◆ **設問**:
A - 本文の「3.アクションプランを作る」で、いつまでに行うかや行動への制約を考慮するのはなぜか。本文に沿って一～三文で説明せよ。
B - 本文の「原題であり、本書において主要な単語であるExecutiveは」から「それは何をしたいかではない。」までを、そのまま書き写せ。

2011年11月29日火曜日

経営者の条件

 ◎書籍情報
経営者の条件(原題:The Effective Executive)
P.F.ドラッカー著、上田淳生訳
ダイヤモンド社(2006-11-09)

◎引用
成果をあげる人に共通するものは、つまるところ成果をあげる能力だけである。(P42)

成果をあげることは一つの習慣である。実践的な能力の集積である。
実践的な能力は習得することができる。それは単純である。あきれるほどに単純である。
7歳の子供でも理解できる。しかし身につけるには努力を要する。(P42)

いかなる分野においても、普通の人であれば実践的な能力は身につけられる。
卓越は出来ないかもしれない。卓越するには特別の才能が必要である。
だが、成果をあげるには人並みの能力があれば十分である。(P43)

◎要旨
構成としては序章にて提起、第一章~第七章で解説、終章でまとめという構成である。
原題であり、本書において主要な単語であるExecutiveは
1.(会社などの組織の)幹部、重役
2.(政府や国家の)高官、高位の行政官
3.(政府の)行政府、行政機関
という意味であるが、ドラッカー氏は
”エグゼクティブとは行動する者であり、物事をなす者である。”(P5)
”知識労働者として自らの組織の業績に貢献すべく行動し、意思決定を行う責任を持つ人たち"(P27)と定義している。


序章:成果をあげるには
ドラッカー氏によると、歴史上における成果をあげた人たちが
成果をあげることができたのは以下の8つのことを習慣化していたからであるという。
1.なされるべきことを考える
それは何をしたいかではない。
2.組織のことを考える
株主、事業員、役員のためによいことだけではない。
3.アクションプランを作る
時間は最も希少で価値ある資源である。
故にいつまでに行うか、行動への制約は何かを考慮し、時間と行動管理の基準とする。
とはいえ、アクションプランは絶対ではない。頻繁に修正を行うべきものである。
4.意思決定を行う
意思決定とは実行責任者、日程、影響を受ける故に知らされる人、
影響を受けなくとも知らされるべき人を決めるためのものである。
トップが行うこと意思決定のみが重要なわけではない。
組織全体のあらゆる階層にて行われる意思決定はそれぞれが重要な意味をもち、
組織に影響を与えることを周知徹底しなければならない。
5.コミュニケーションを行う
上記のことを行うためには伝えねばならない。理解してもらわねばならない。
下からの情報のみではなく、上からの情報にも注意せねばならない。
6.機会に焦点を合わせる
問題は何も生まない。問題ではなく機会に焦点を合わせる。
組織の内外に生まれる変化を機会として捉えねばならない。

チャート分析データ
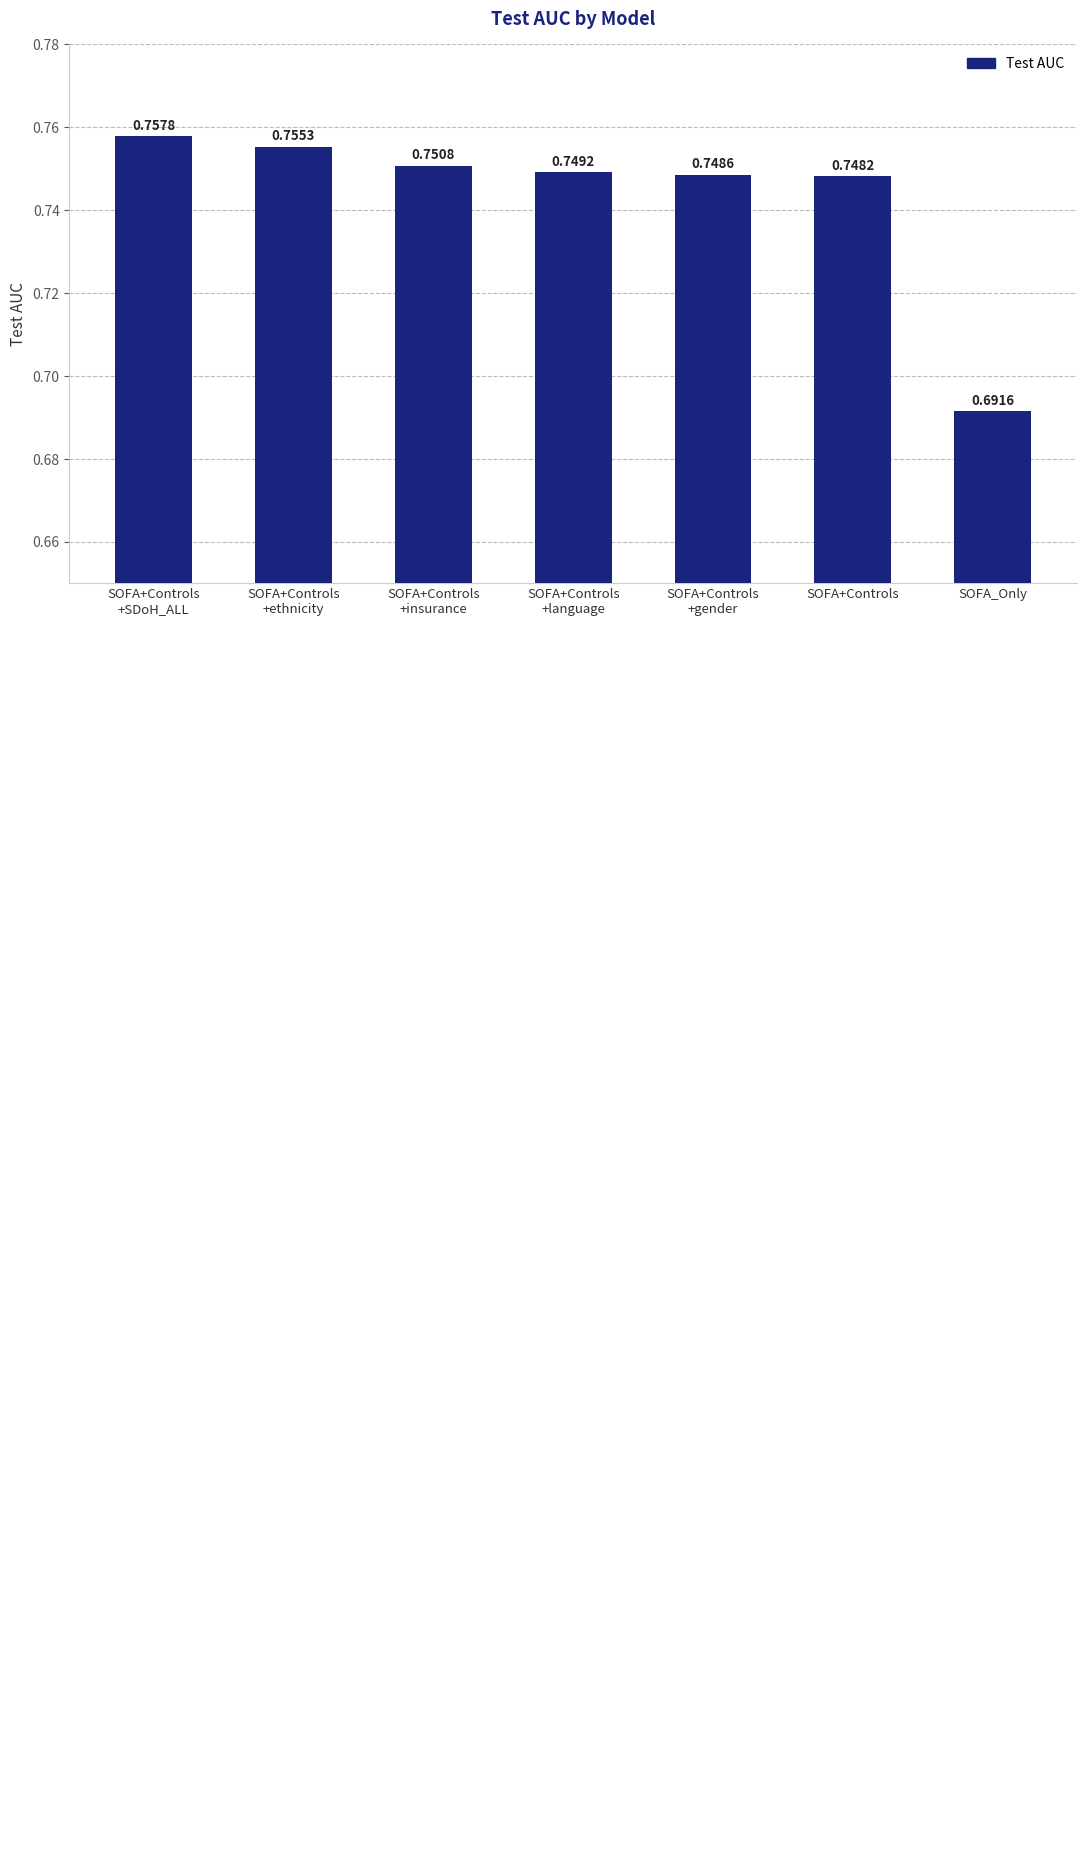

How many bars are there in total?

7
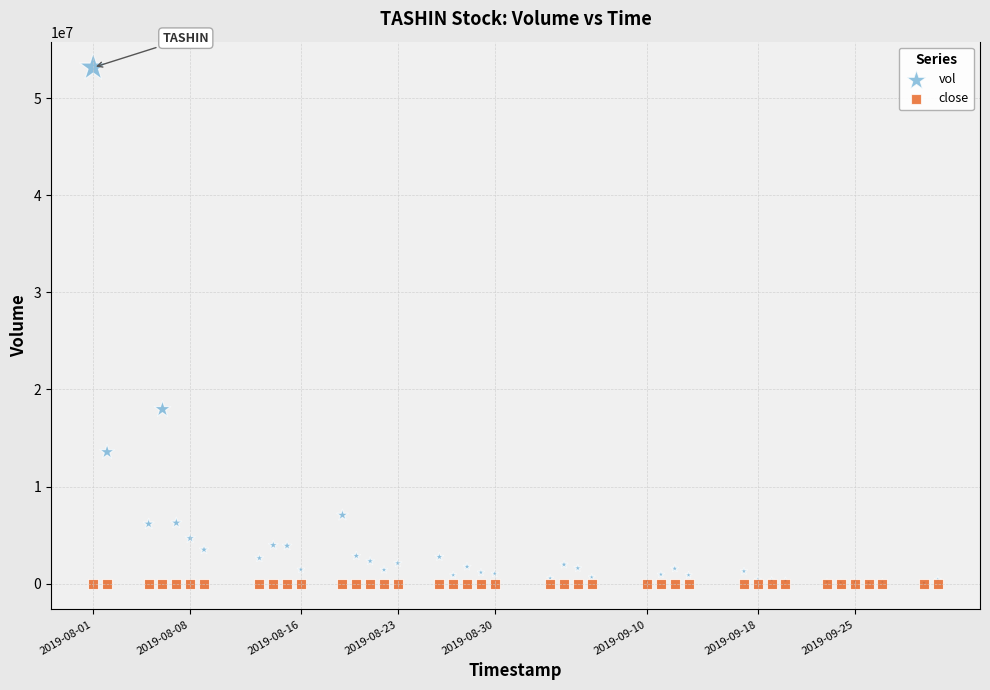

Which series contains the highest Y value?

vol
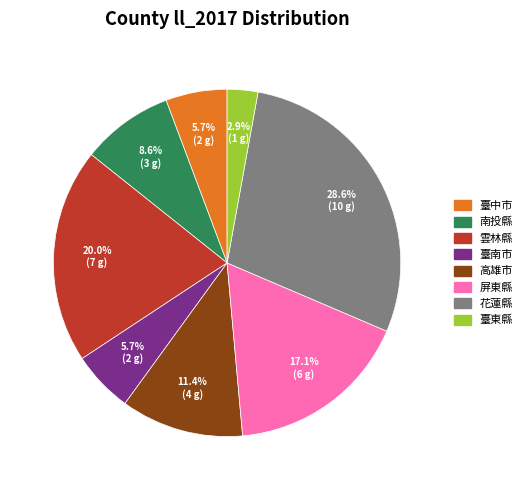

Is there a majority slice in this chart?

No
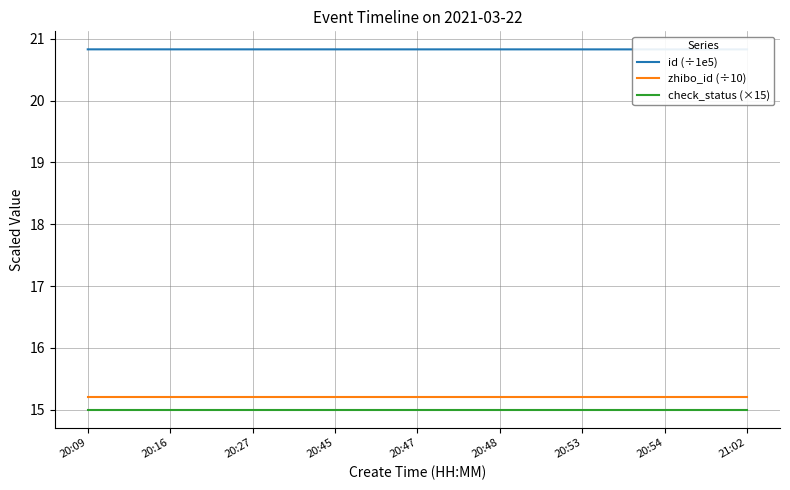

True or false: zhibo_id (÷10) has a value of 15.2 at 20:53.

True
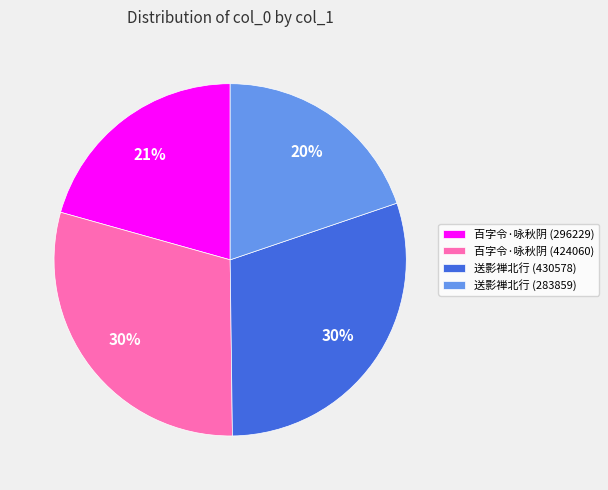

Combined, do 百字令·咏秋阴 (296229) and 送影禅北行 (283859) account for over 50%?

No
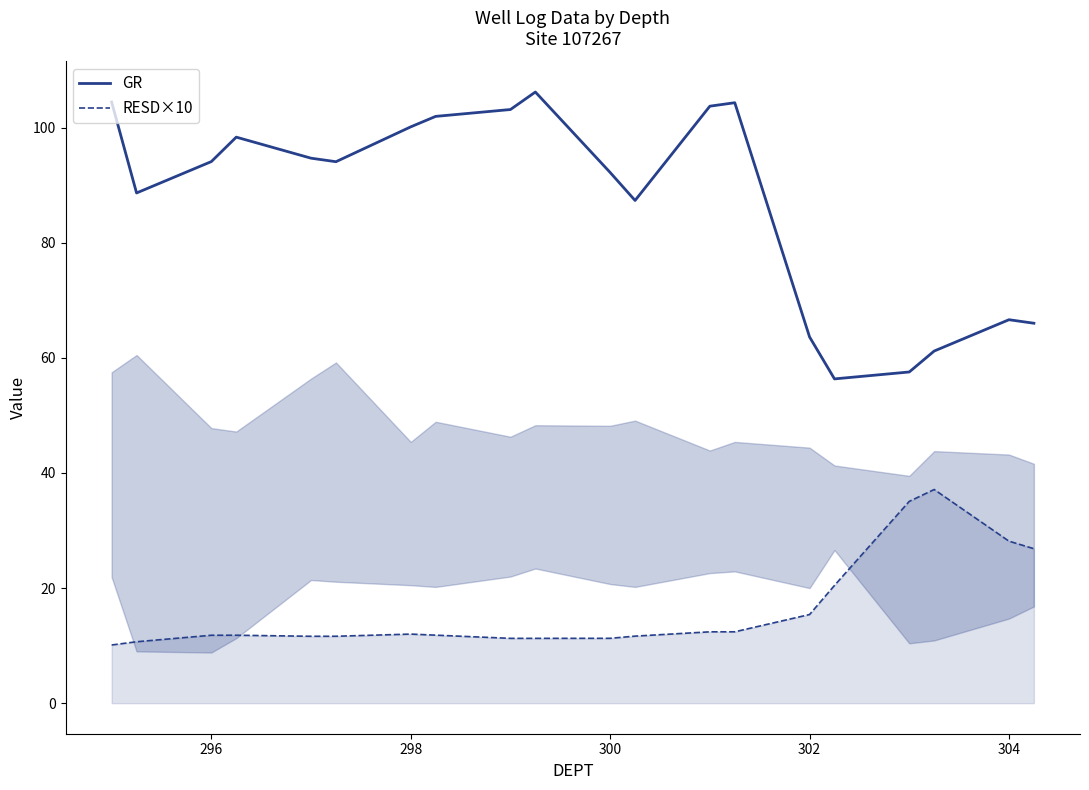

What is the minimum value for GR?

56.3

◆ **各設問の解答**:
A - 時間は最も希少で価値ある資源だからである。そこで、いつまでに行うか、行動への制約は何かを考慮し、それを時間と行動管理の基準とする。

B -
原題であり、本書において主要な単語であるExecutiveは
1.(会社などの組織の)幹部、重役
2.(政府や国家の)高官、高位の行政官
3.(政府の)行政府、行政機関
という意味であるが、ドラッカー氏は
”エグゼクティブとは行動する者であり、物事をなす者である。”(P5)
”知識労働者として自らの組織の業績に貢献すべく行動し、意思決定を行う責任を持つ人たち"(P27)と定義している。


序章:成果をあげるには
ドラッカー氏によると、歴史上における成果をあげた人たちが
成果をあげることができたのは以下の8つのことを習慣化していたからであるという。
1.なされるべきことを考える
それは何をしたいかではない。